Quoteworthy: "Who the hell elected you and put you in charge of what the media are allowed to report and what the American people are allowed to hear?" –— US Senator Ted Cruz to Twitter CEO Jack Dorsey. Cruz slammed the latter over the company’s decision to limit the spread of a New York Post report that made allegations about Democratic presidential nominee Joe Biden’s son Hunter Biden.
France and Germany back into lockdown as second Covid-19 wave sweeps Europe
French President Emmanuel Macron and German Chancellor Angela Merkel ordered their countries back into lockdown on Oct 28, as a massive second wave of Covid-19 infections threatened to overwhelm Europe before the winter season.
World stock markets went into a dive in response to the news that Europe’s biggest economies were imposing nationwide restrictions almost as severe as the ones that drove the global economy this year into its deepest recession in generations.

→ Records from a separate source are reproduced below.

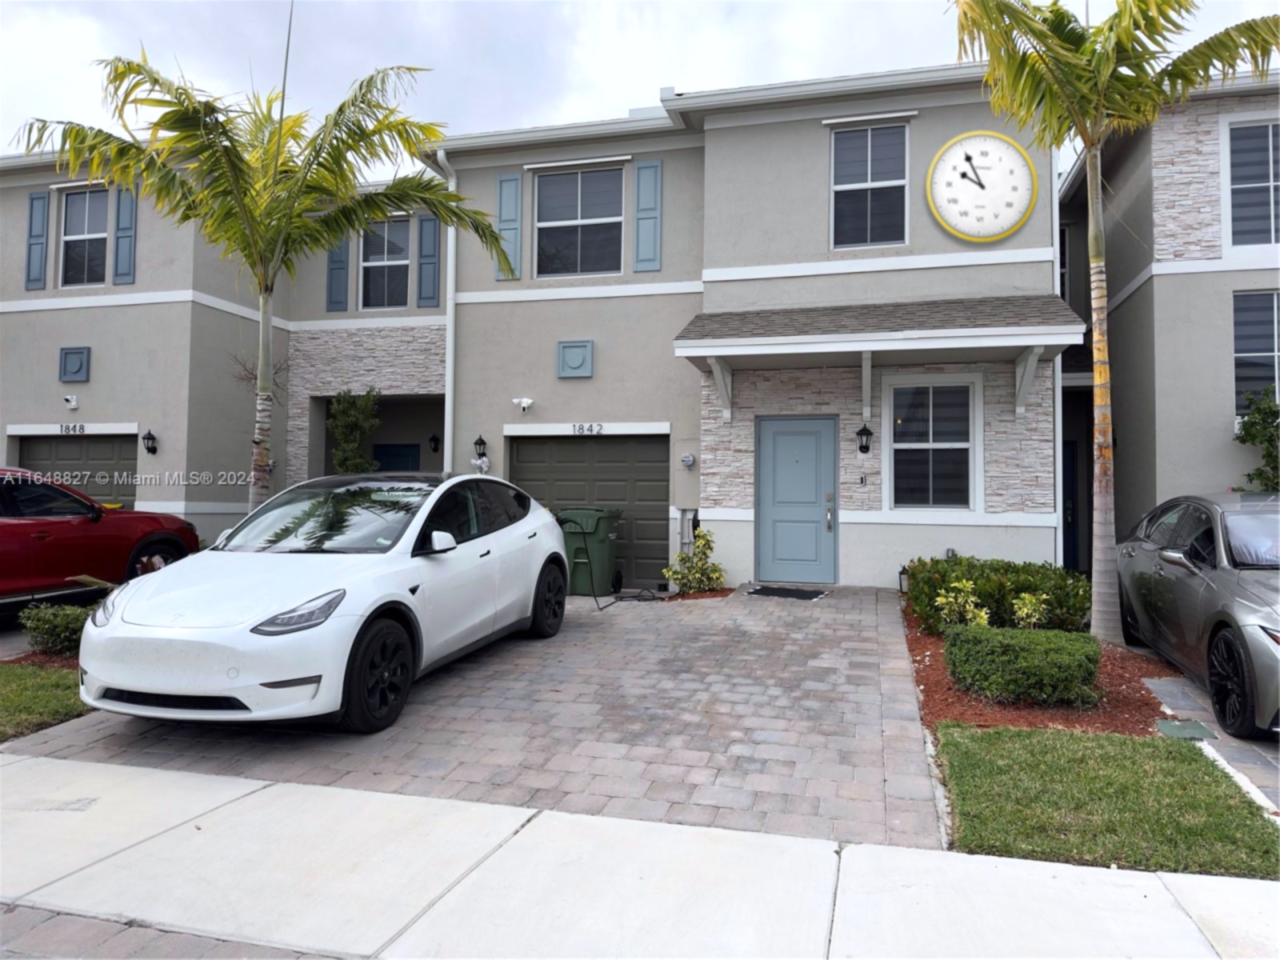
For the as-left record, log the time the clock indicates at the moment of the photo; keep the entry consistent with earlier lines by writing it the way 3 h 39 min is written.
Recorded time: 9 h 55 min
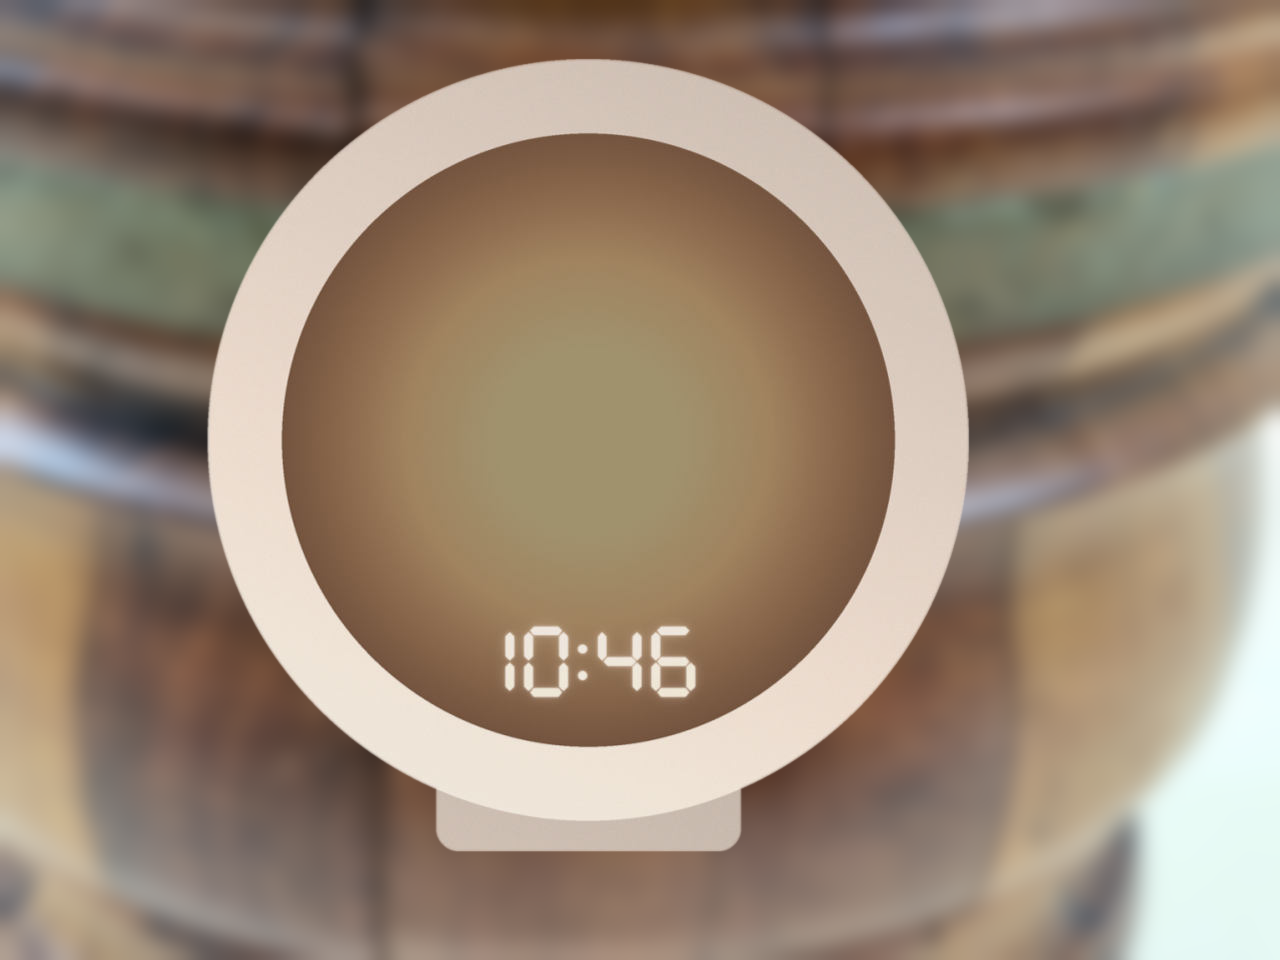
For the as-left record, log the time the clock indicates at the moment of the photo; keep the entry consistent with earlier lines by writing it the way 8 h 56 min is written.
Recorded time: 10 h 46 min
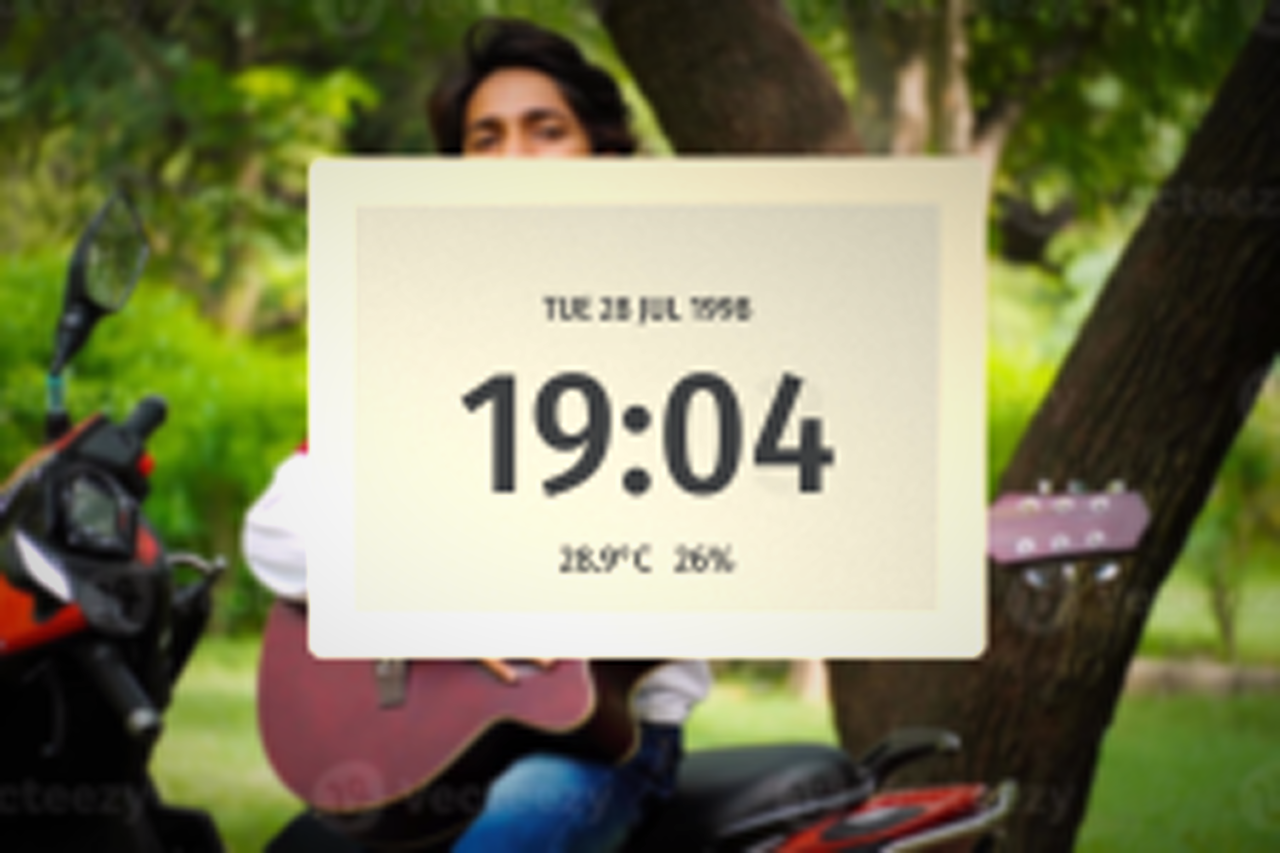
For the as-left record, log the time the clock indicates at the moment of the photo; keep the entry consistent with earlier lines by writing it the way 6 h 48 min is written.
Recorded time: 19 h 04 min
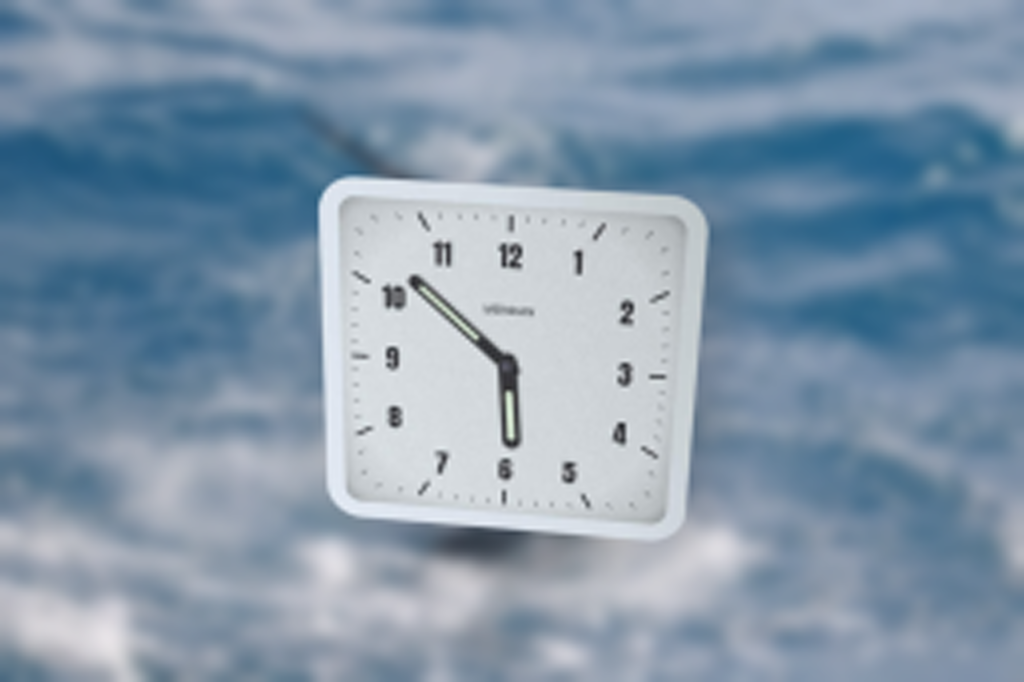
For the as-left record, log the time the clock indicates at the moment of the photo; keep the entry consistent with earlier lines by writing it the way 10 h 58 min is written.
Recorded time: 5 h 52 min
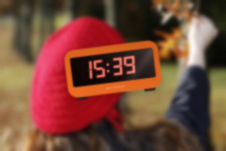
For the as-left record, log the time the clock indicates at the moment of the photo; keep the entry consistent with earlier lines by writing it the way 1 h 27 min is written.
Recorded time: 15 h 39 min
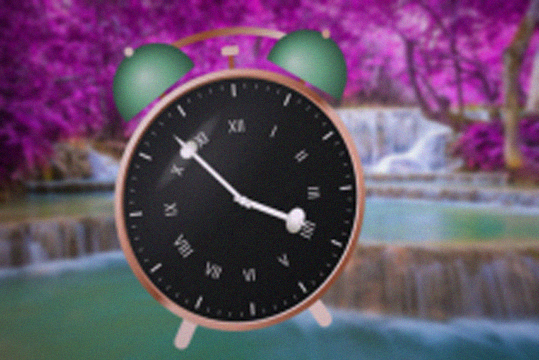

“The virus is circulating at a speed that not even the most pessimistic forecasts had anticipated,” Macron said in a televised address. “Like all our neighbours, we are submerged by the sudden acceleration of the virus.”
“We are all in the same position: Overrun by a second wave which we know will be harder, more deadly than the first,” he said. “I have decided that we need to return to the lockdown which stopped the virus.”
Under the new French measures which came into force on Oct 30, people will be required to stay in their homes except to buy essential goods, seek medical attention or exercise for up to one hour a day. They will be permitted to go to work if their employer deems it impossible for them to do the job from home. Schools will stay open.
Germany will shut its bars, restaurants and theatres from Nov 2 to Nov 30 under measures agreed between Merkel and heads of regional governments. Schools will stay open and shops will be allowed to operate with strict limits on access.
“We need to take action now,” Merkel said. “Our health system can still cope with this challenge today, but at this speed of infections it will reach the limits of its capacity within weeks.”
France has surged above 36,000 new cases a day. Germany, which was less hard-hit than its European neighbours early this year, has seen an exponential rise in cases.
In the US, a new wave of infections has been setting records as the country heads to the polls on Nov 3. President Donald Trump has played down the virus and shows no sign of cancelling public rallies where his supporters often refuse to wear masks or keep a safe distance. — Reuters
Former KTL Global CEO charged for cheating and false trading
Wilson Tan Kheng Yeow, the former CEO of mainboard-listed KTL Global, has been slapped with two charges of cheating the company’s own subsidiary of some $1.5 million. He also faces a third charge of false trading of KTL Global shares.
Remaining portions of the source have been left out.